4.鉄道・運輸機構の取り組み...都市側と連携した新幹線建設
北陸新幹線の建設主体である鉄道・運輸機構は、富山県・富山市の事業と連携して工程調整を図り、狭隘な施工空間において着実に新駅整備を完成させました。また新生富山駅の設計・建設にあたっては路面電車の駅構内乗り入れ・南北接続を充分に考慮した駅空間デザインとし、地域交通へのアクセスを大幅に改善、快適かつ便利な駅空間を創出しました。
駅前広場が整備され路面電車が駅内に乗り入れる富山駅
鉄道・運輸機構では、これまでの新幹線建設の実績を活かし、連続立体交差事業と連動した施工調整を行い、狭隘な空間で駅整備を実施。富山駅の設計は路面電車の導入空間を考慮し、交通結節点として全体的な調和が得られるように意識しました。まちの玄関口として来訪者にわかりやすい・使いやすいだけでなく、市民にも愛され、快適かつ満足度の高い空間を創出しました。
5.まとめ
以上のように、富山駅において異なる事業主体が連携して取り組んだ鉄道・軌道整備および結節点整備は、富山市のまちづくり政策のポテンシャルを最大限に引き出すものです。都市計画分野における優れた先進事例として公共事業への評価を大きく向上させており、国に先んじて将来を見越した都市計画政策という視点からも優れたプロジェクトです。
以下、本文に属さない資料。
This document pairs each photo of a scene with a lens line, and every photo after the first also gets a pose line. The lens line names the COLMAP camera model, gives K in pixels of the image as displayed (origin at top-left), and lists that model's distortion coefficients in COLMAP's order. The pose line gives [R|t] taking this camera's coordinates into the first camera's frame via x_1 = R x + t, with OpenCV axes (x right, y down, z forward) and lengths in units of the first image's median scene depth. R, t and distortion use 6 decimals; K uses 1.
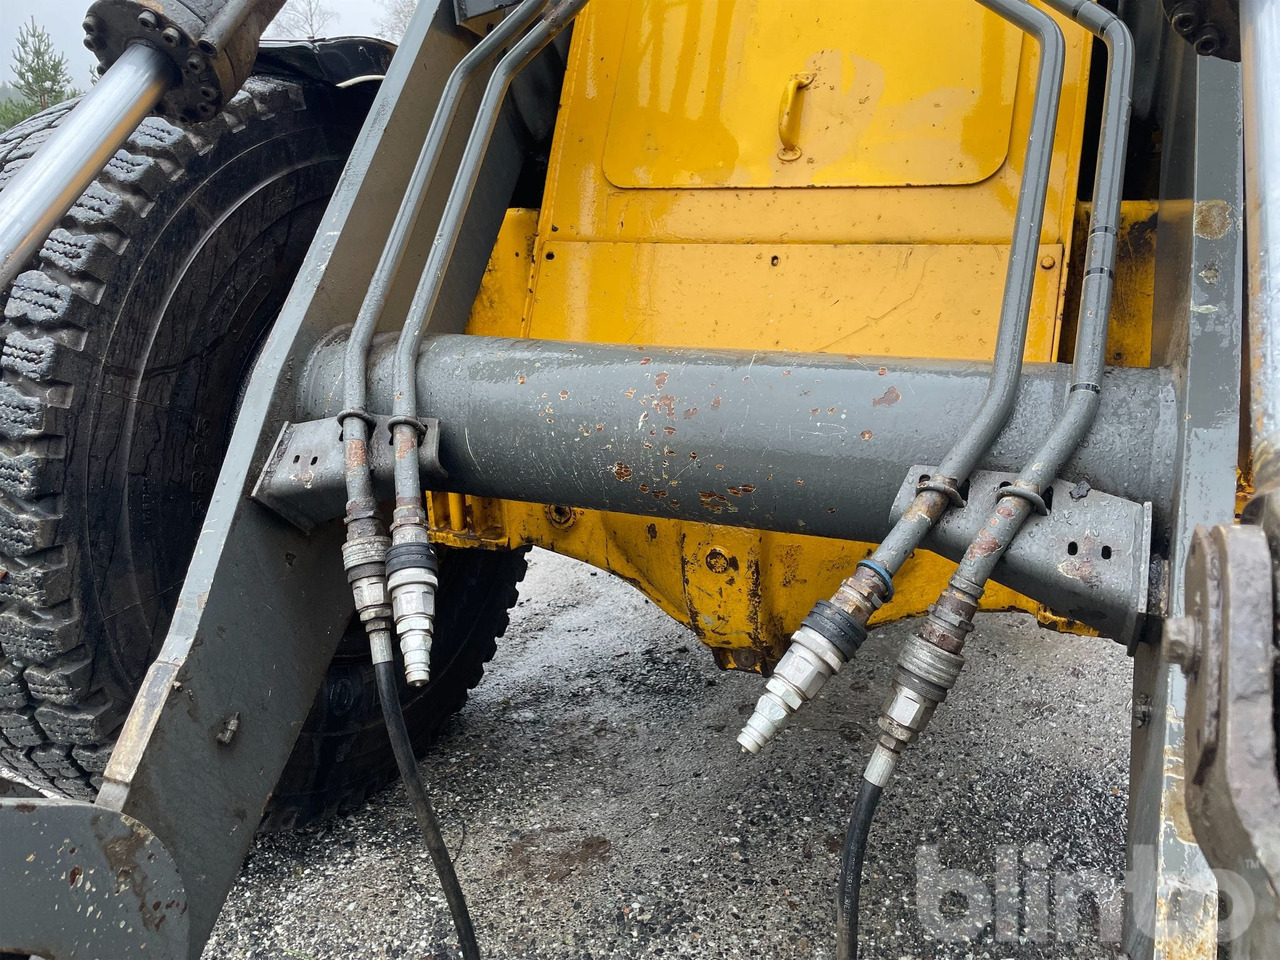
lens RADIAL K [[970.4, 0, 651.9], [0, 970.4, 479.1], [0, 0, 1]] dist [0.085610, -0.117491]
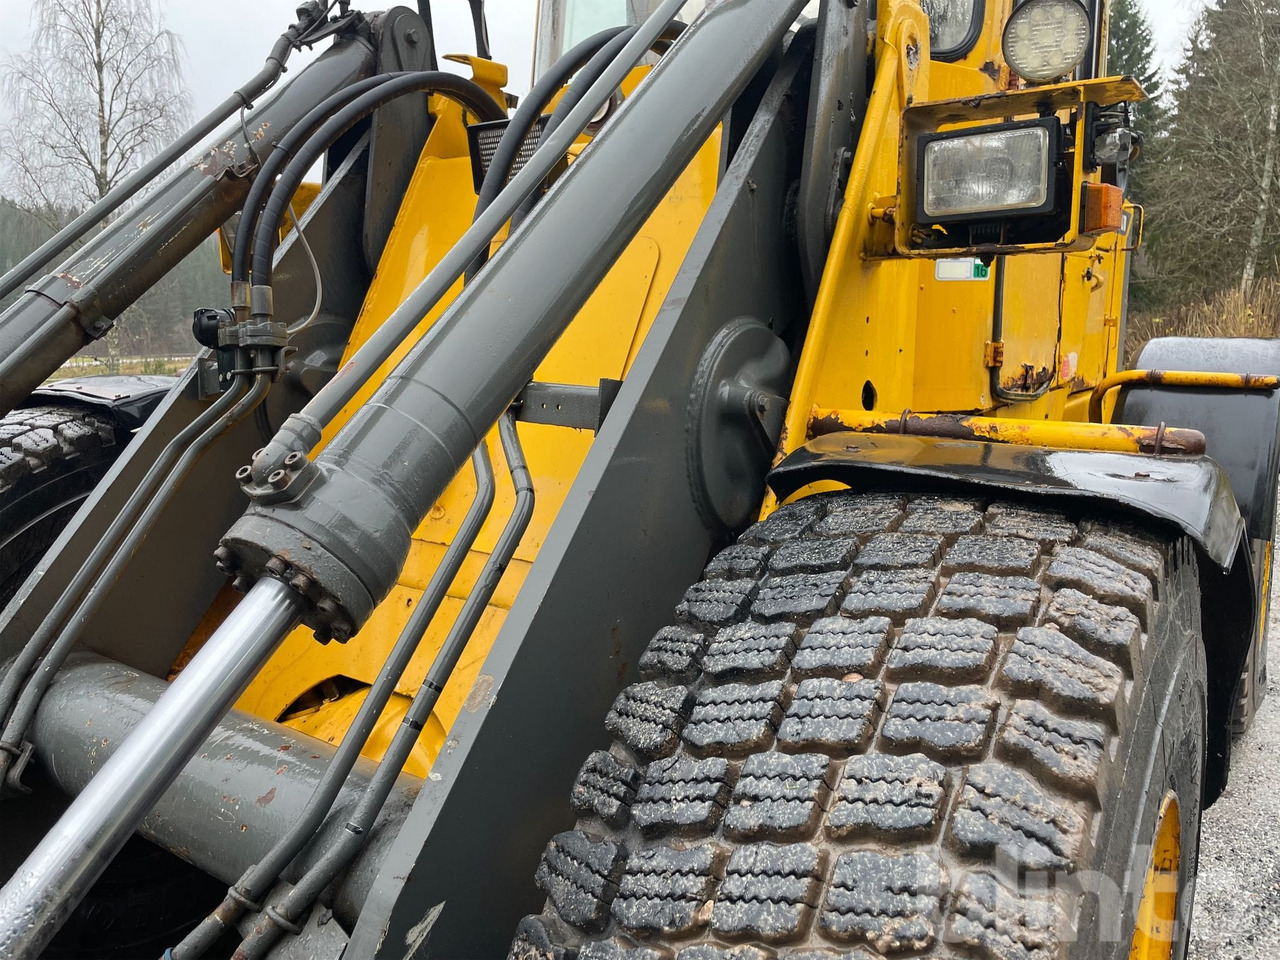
lens RADIAL K [[969.6, 0, 634.4], [0, 969.6, 472.1], [0, 0, 1]] dist [0.093369, -0.125282]
pose [[0.976484, 0.060361, -0.206970, 0.723621], [-0.089180, 0.987113, -0.132869, -0.284804], [0.196283, 0.148202, 0.969283, -0.137794]]
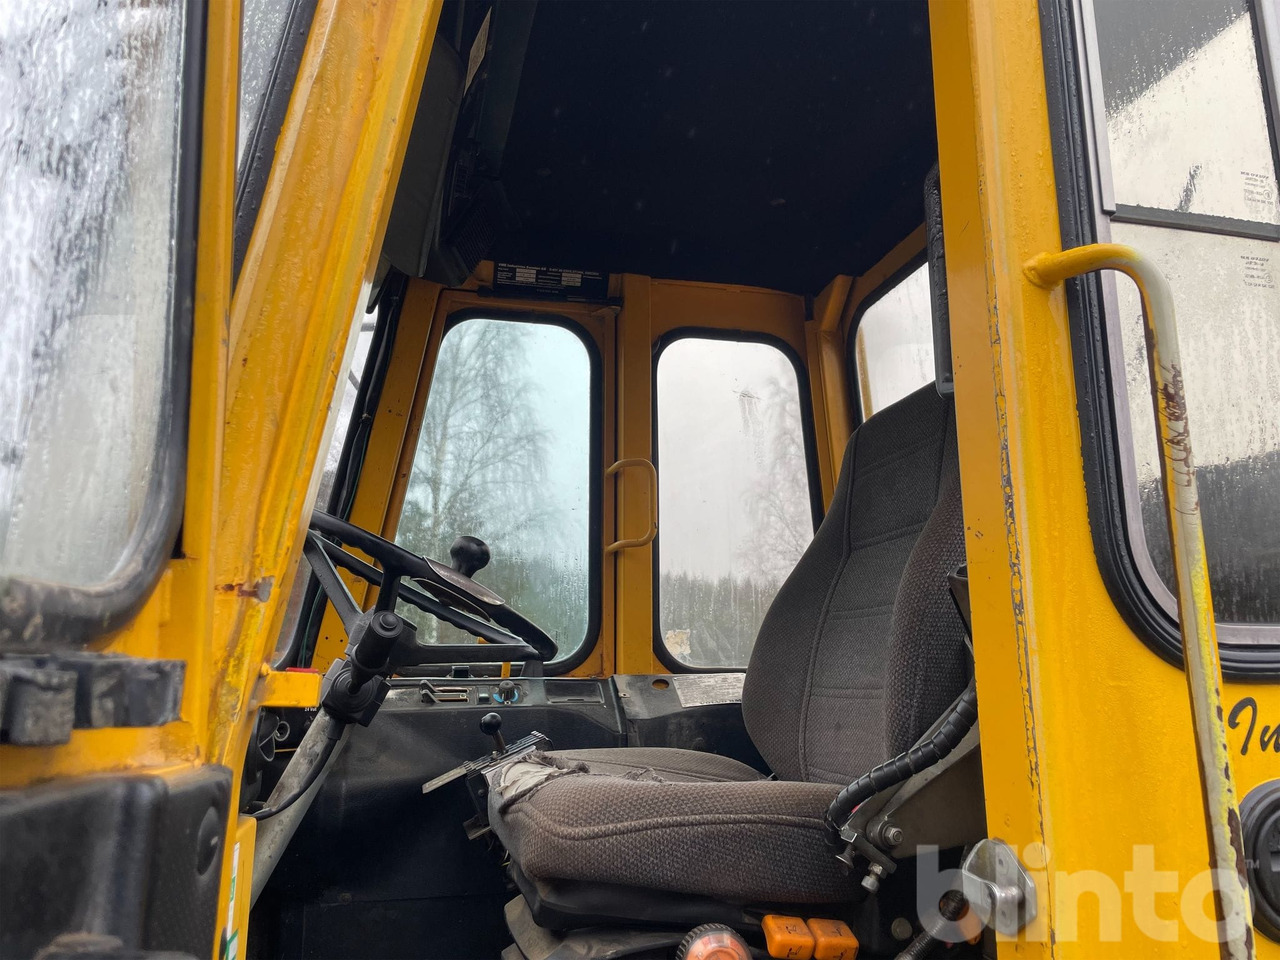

また完成した富山駅はそれぞれの交通モードと市街地がすべて同一平面でアクセス可能な構造となっており、世界的な駅前広場の設計思想において新たな潮流にも乗るものです。これらの成果は国内におけるモデルケースとなり土木技術の発展および土木技術の社会的評価の向上に貢献していくことが期待されます。